Task
Put the text from all the entries into a numbered list with one line per item, leaving out any blank lines.

Dataset content
============================================================

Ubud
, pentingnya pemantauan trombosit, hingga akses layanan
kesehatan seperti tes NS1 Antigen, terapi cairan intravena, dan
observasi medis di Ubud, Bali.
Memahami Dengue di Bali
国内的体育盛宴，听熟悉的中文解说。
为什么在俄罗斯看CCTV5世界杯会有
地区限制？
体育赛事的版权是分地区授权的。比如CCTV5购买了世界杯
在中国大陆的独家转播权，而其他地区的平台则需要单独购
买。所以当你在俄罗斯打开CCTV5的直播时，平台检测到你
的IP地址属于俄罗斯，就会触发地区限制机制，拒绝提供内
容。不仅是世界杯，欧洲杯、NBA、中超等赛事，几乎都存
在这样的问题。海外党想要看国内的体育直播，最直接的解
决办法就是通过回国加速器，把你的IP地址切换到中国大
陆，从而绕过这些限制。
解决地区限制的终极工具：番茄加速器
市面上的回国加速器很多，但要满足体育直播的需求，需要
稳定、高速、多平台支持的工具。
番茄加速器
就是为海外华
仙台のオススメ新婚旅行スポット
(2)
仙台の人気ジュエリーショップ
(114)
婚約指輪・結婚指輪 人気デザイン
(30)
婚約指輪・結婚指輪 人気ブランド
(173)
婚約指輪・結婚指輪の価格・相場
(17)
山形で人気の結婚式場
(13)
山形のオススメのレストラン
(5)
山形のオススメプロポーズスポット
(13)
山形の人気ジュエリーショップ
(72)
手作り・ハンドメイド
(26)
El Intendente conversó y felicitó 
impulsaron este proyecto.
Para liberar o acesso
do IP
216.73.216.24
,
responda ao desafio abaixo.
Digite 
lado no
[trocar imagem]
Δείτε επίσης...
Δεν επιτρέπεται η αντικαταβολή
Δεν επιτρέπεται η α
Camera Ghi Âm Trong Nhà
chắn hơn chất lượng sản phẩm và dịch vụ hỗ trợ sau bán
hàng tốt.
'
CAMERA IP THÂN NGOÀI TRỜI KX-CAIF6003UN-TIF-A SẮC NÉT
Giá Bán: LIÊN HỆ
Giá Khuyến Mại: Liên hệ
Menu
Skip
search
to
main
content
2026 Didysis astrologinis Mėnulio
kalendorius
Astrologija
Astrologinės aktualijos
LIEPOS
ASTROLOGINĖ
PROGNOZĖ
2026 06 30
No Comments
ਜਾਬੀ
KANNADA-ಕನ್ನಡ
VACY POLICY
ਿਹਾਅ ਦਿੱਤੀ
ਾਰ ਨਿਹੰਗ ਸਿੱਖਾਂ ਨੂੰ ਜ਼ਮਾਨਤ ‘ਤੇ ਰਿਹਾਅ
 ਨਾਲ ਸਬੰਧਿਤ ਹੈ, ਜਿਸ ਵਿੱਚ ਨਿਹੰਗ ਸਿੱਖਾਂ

============================================================

Answer to the exercise
1. Ubud
2. , pentingnya pemantauan trombosit, hingga akses layanan
3. kesehatan seperti tes NS1 Antigen, terapi cairan intravena, dan
4. observasi medis di Ubud, Bali.
5. Memahami Dengue di Bali
6. 国内的体育盛宴，听熟悉的中文解说。
7. 为什么在俄罗斯看CCTV5世界杯会有
8. 地区限制？
9. 体育赛事的版权是分地区授权的。比如CCTV5购买了世界杯
10. 在中国大陆的独家转播权，而其他地区的平台则需要单独购
11. 买。所以当你在俄罗斯打开CCTV5的直播时，平台检测到你
12. 的IP地址属于俄罗斯，就会触发地区限制机制，拒绝提供内
13. 容。不仅是世界杯，欧洲杯、NBA、中超等赛事，几乎都存
14. 在这样的问题。海外党想要看国内的体育直播，最直接的解
15. 决办法就是通过回国加速器，把你的IP地址切换到中国大
16. 陆，从而绕过这些限制。
17. 解决地区限制的终极工具：番茄加速器
18. 市面上的回国加速器很多，但要满足体育直播的需求，需要
19. 稳定、高速、多平台支持的工具。
20. 番茄加速器
21. 就是为海外华
22. 仙台のオススメ新婚旅行スポット
23. (2)
24. 仙台の人気ジュエリーショップ
25. (114)
26. 婚約指輪・結婚指輪 人気デザイン
27. (30)
28. 婚約指輪・結婚指輪 人気ブランド
29. (173)
30. 婚約指輪・結婚指輪の価格・相場
31. (17)
32. 山形で人気の結婚式場
33. (13)
34. 山形のオススメのレストラン
35. (5)
36. 山形のオススメプロポーズスポット
37. (13)
38. 山形の人気ジュエリーショップ
39. (72)
40. 手作り・ハンドメイド
41. (26)
42. El Intendente conversó y felicitó 
43. impulsaron este proyecto.
44. Para liberar o acesso
45. do IP
46. 216.73.216.24
47. ,
48. responda ao desafio abaixo.
49. Digite 
50. lado no
51. [trocar imagem]
52. Δείτε επίσης...
53. Δεν επιτρέπεται η αντικαταβολή
54. Δεν επιτρέπεται η α
55. Camera Ghi Âm Trong Nhà
56. chắn hơn chất lượng sản phẩm và dịch vụ hỗ trợ sau bán
57. hàng tốt.
58. '
59. CAMERA IP THÂN NGOÀI TRỜI KX-CAIF6003UN-TIF-A SẮC NÉT
60. Giá Bán: LIÊN HỆ
61. Giá Khuyến Mại: Liên hệ
62. Menu
63. Skip
64. search
65. to
66. main
67. content
68. 2026 Didysis astrologinis Mėnulio
69. kalendorius
70. Astrologija
71. Astrologinės aktualijos
72. LIEPOS
73. ASTROLOGINĖ
74. PROGNOZĖ
75. 2026 06 30
76. No Comments
77. ਜਾਬੀ
78. KANNADA-ಕನ್ನಡ
79. VACY POLICY
80. ਿਹਾਅ ਦਿੱਤੀ
81. ਾਰ ਨਿਹੰਗ ਸਿੱਖਾਂ ਨੂੰ ਜ਼ਮਾਨਤ ‘ਤੇ ਰਿਹਾਅ
82.  ਨਾਲ ਸਬੰਧਿਤ ਹੈ, ਜਿਸ ਵਿੱਚ ਨਿਹੰਗ ਸਿੱਖਾਂ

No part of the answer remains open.